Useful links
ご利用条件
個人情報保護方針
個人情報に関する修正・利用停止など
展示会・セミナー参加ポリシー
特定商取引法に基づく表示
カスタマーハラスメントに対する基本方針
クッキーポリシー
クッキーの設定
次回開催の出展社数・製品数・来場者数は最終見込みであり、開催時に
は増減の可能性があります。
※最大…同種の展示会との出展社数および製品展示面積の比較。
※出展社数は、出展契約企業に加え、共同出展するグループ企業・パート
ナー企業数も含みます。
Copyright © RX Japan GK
══════
*Work request:*
Retype the listing above word for word.

*Answer for this exercise:*
Useful links
ご利用条件
個人情報保護方針
個人情報に関する修正・利用停止など
展示会・セミナー参加ポリシー
特定商取引法に基づく表示
カスタマーハラスメントに対する基本方針
クッキーポリシー
クッキーの設定
次回開催の出展社数・製品数・来場者数は最終見込みであり、開催時に
は増減の可能性があります。
※最大…同種の展示会との出展社数および製品展示面積の比較。
※出展社数は、出展契約企業に加え、共同出展するグループ企業・パート
ナー企業数も含みます。
Copyright © RX Japan GK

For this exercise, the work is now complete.